I could tell some girls liked me. Middle school is the time where children make their first kissings you know. But that never happened to me. I grew outsider and never went to parties. People felt boring and so did the girls to who I liked. Finally I felt I have nothing to talk about with people. There were days i didn't speak a word in school. Found myself often talking to myself on a way home as I was going through my thoughts.
High school, however, was better. But still boring as hell. I didn't do very good marks, just like in the end of middle school, but I got on better than many else. Our class was failure anyway. people felt interesting and very friendly at the beginning. But after a few hangouts we distanced. This is the time where I developed my crush about who I had a thread recently. She seemed the kind of girl who you could have some meaningful talk with. But eventually I was too nervous and ****ed up on the day I though about asking her out when I saw her.
So days went by, boring talk at school, got nothing to do. Some people surprisingly came to me and talked about themselves all day. It didn't move me at all. So months went and I graduated.
I am a cold person. I have constant shit to think about. Feel regret too often, can't kill a bug. Often I think if people have any idea about what they actually do or where they live. They live, go from place to place, shit, eat, but they don't realize the connections between things. Today i had a discussion with my friend about life. I asked him what does he feel when he kills a bug. He said its a nasty beast to which I responded it wanted to live just like you. People don't have sense of reality, about what they do to each other with their smallest actions. When killing a bug, you think its a nasty beast, but not actually that you killed him.

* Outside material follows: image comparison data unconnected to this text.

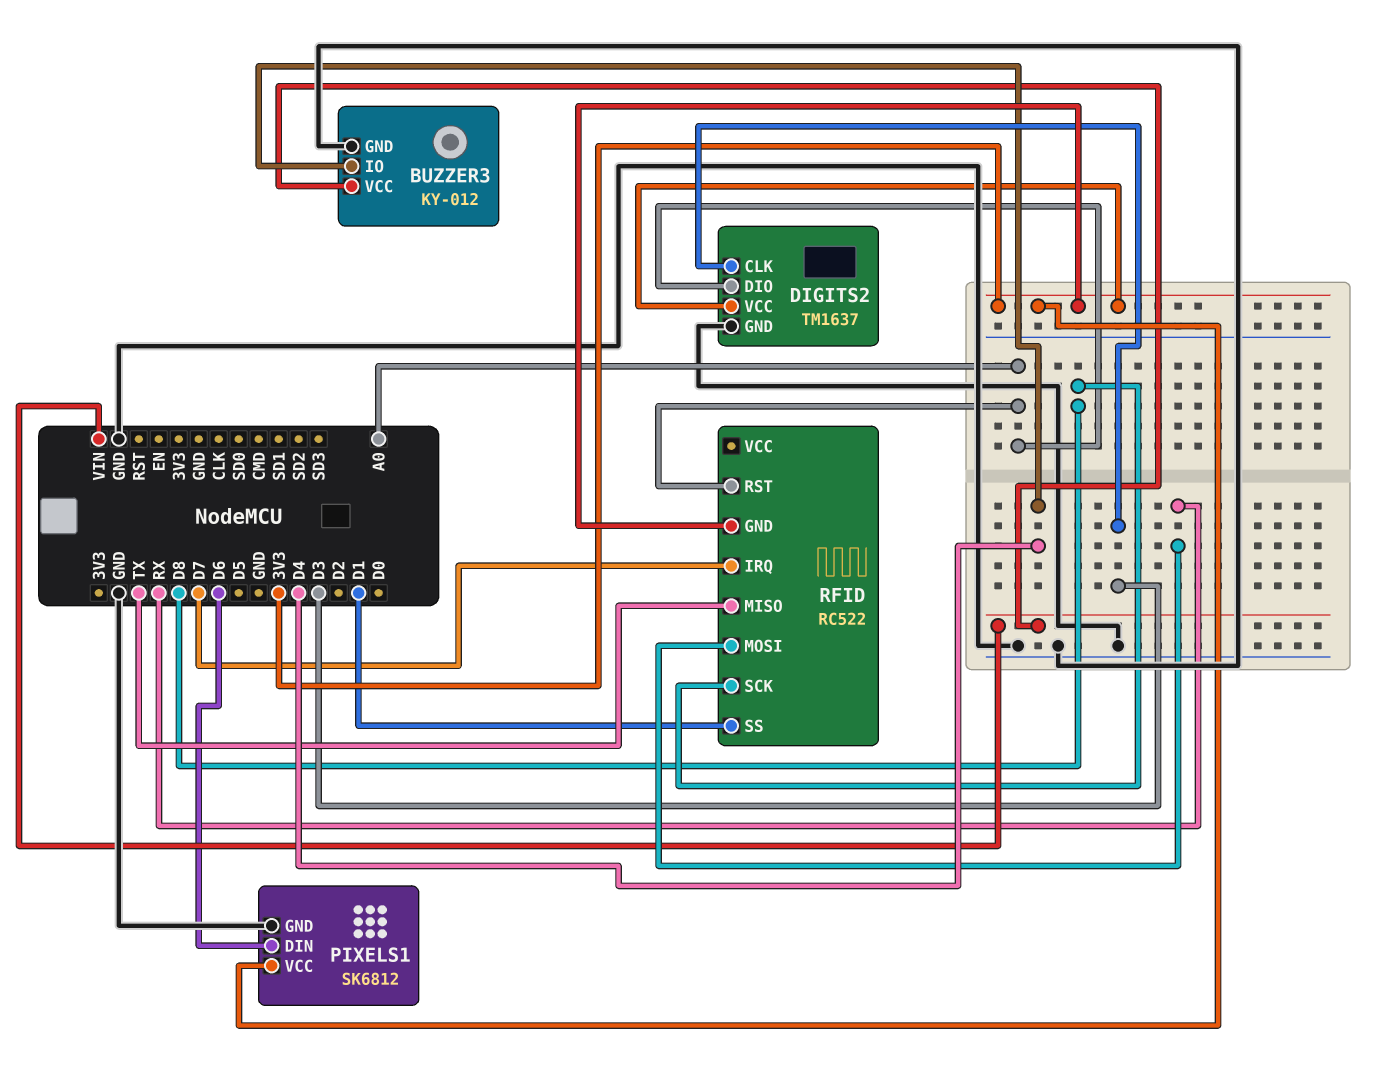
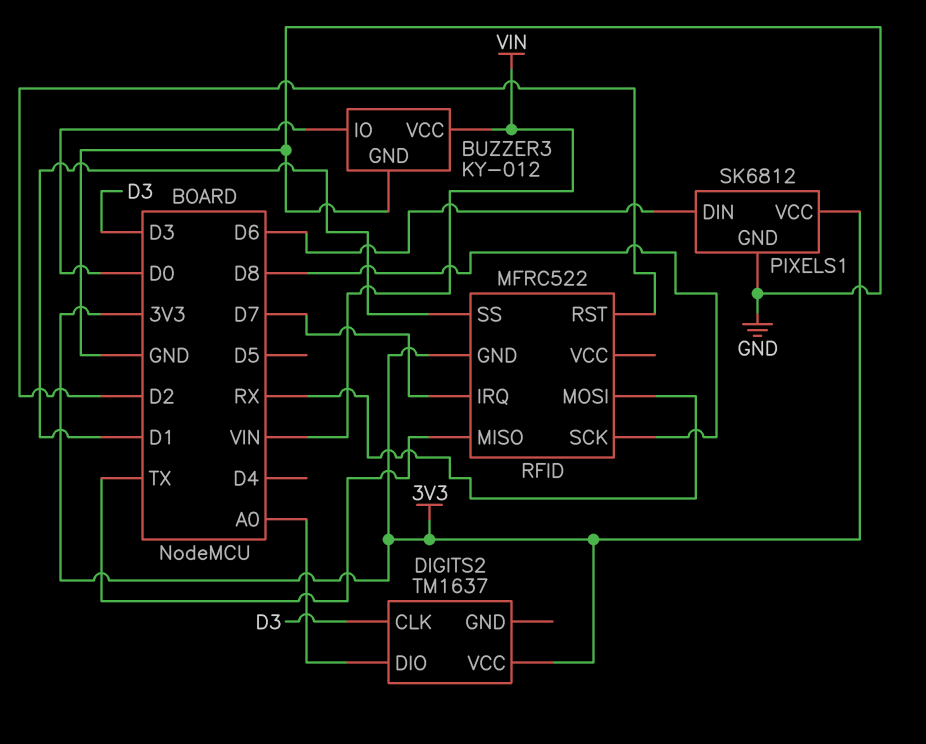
BUZZER3 pin IO: D4 -> D0
DIGITS2 pin GND: GND -> none
RFID: RC522 -> MFRC522
RFID pin RST: A0 -> D2

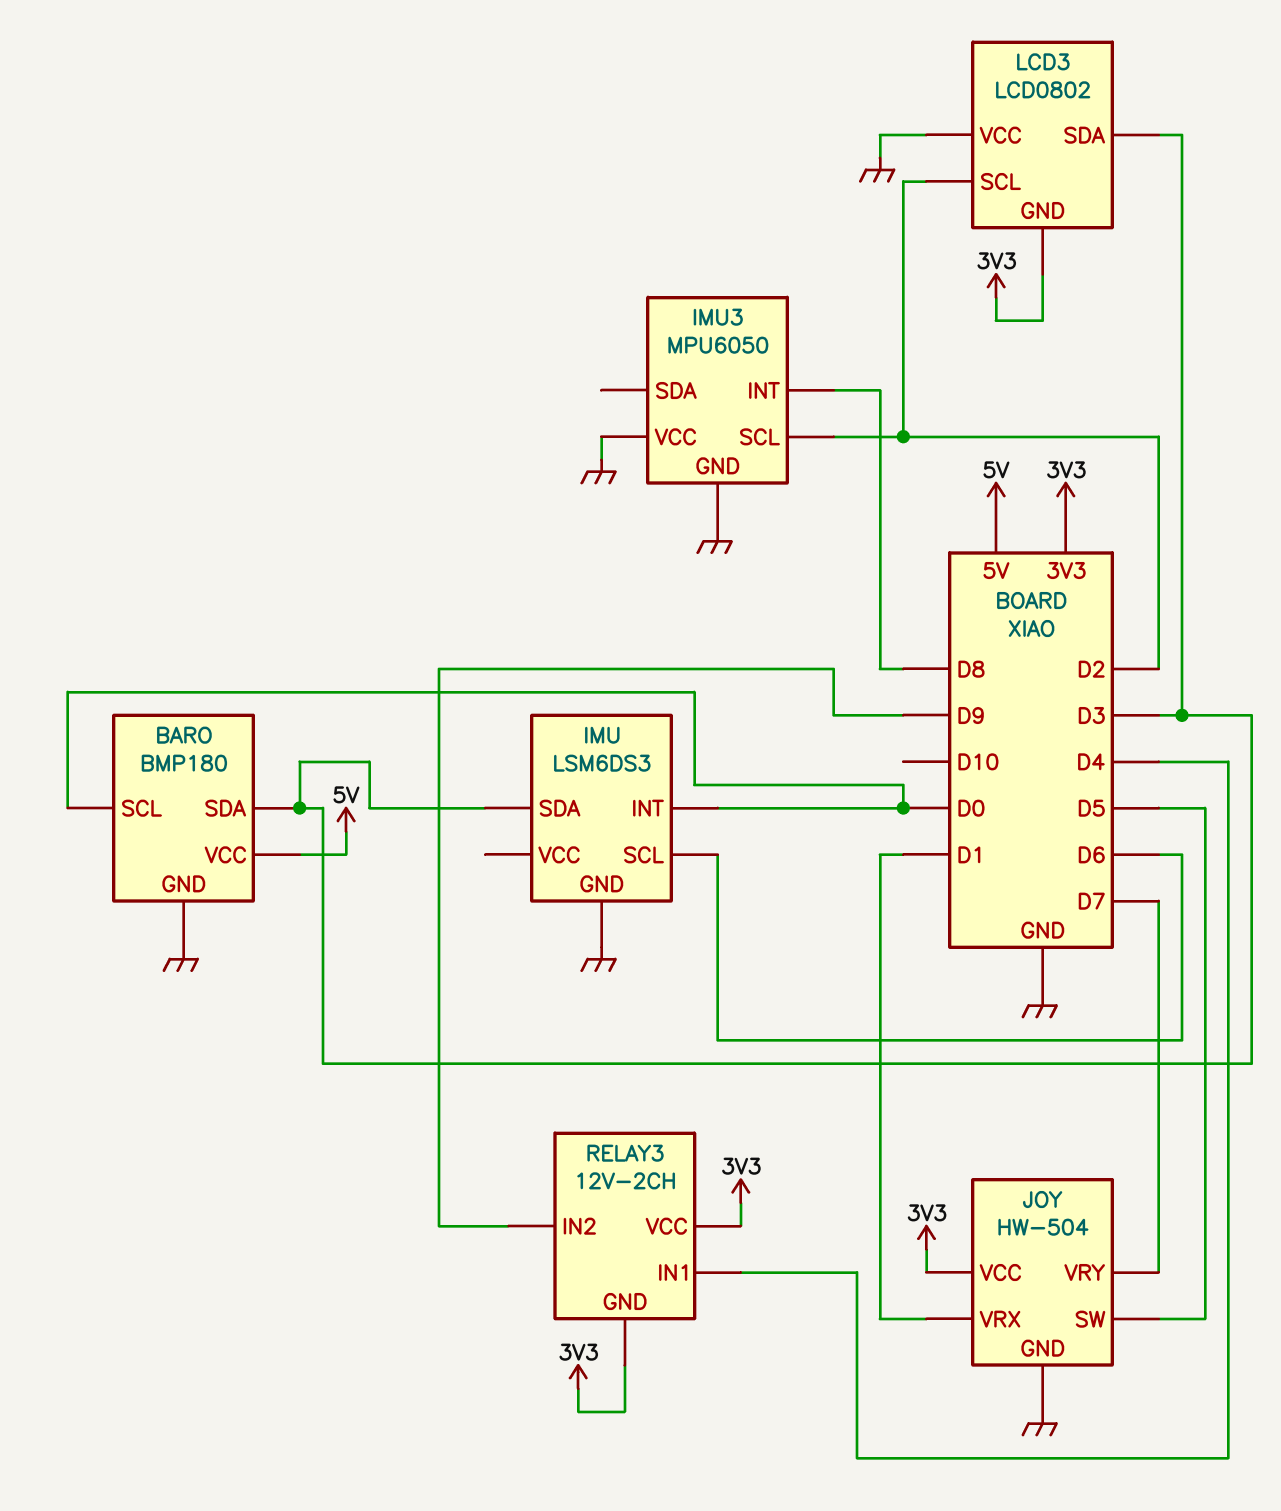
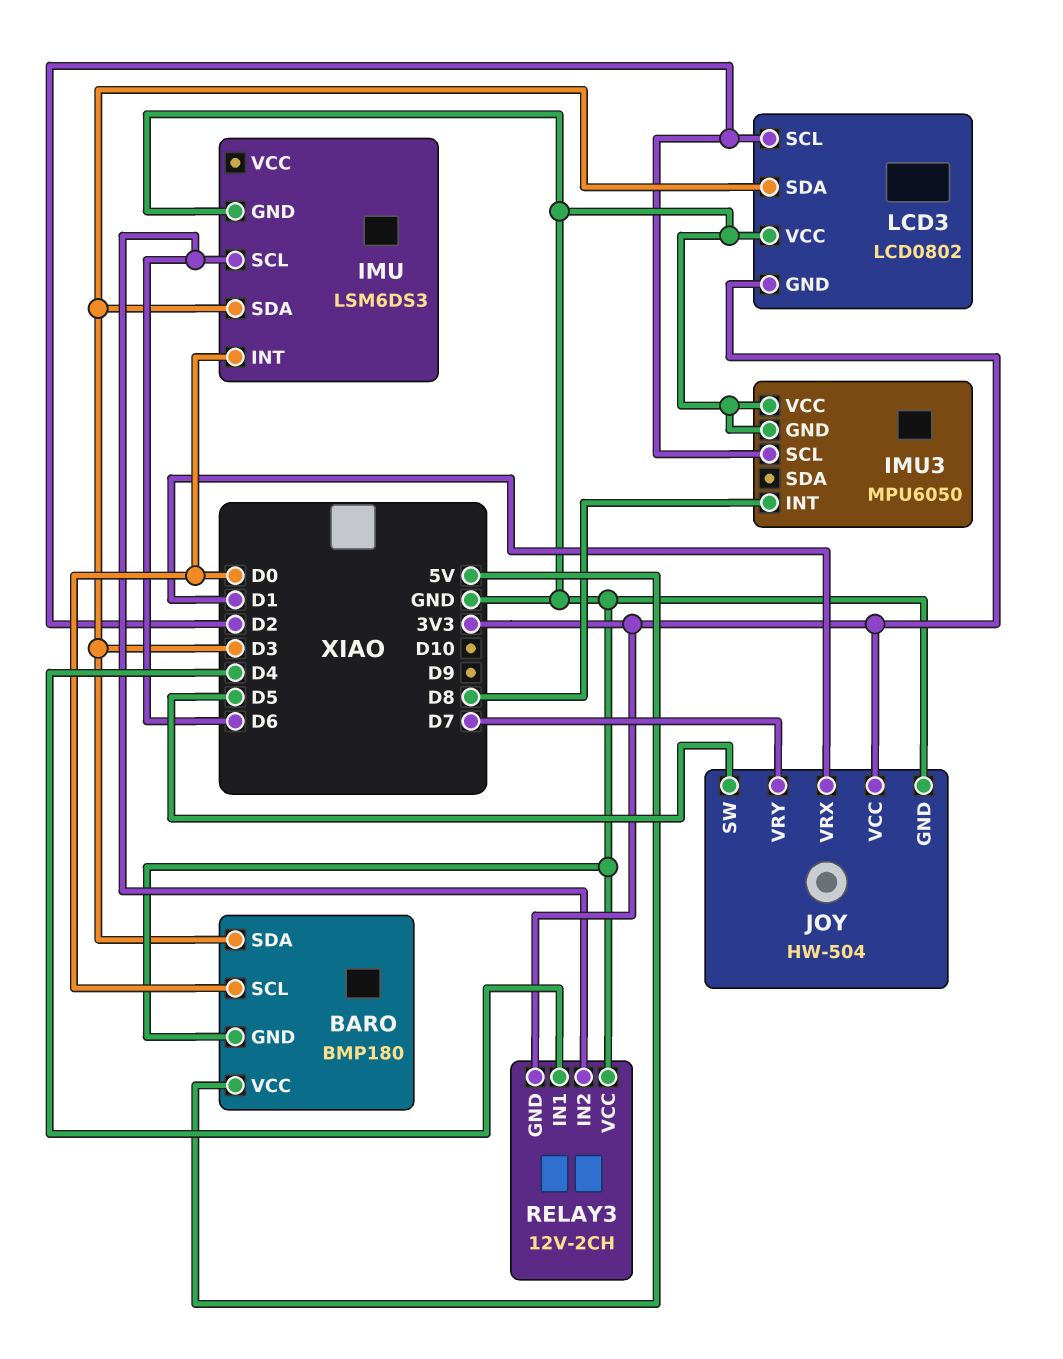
RELAY3 pin IN2: D9 -> D6
RELAY3 pin VCC: 3V3 -> GND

OV and Lesa you two aren't taking advantage of all that campus life offers.
Yes, classes are important. But there's LOTS of interesting clubs, pubs, volunteer opportunities... not all of them are full of boneheads either. I volunteered at the medical centre, worked in a lab, took ballroom dancing and martial arts, played music, went to local art performances, pub events. You two are missing out. Work hard & play hard, kids.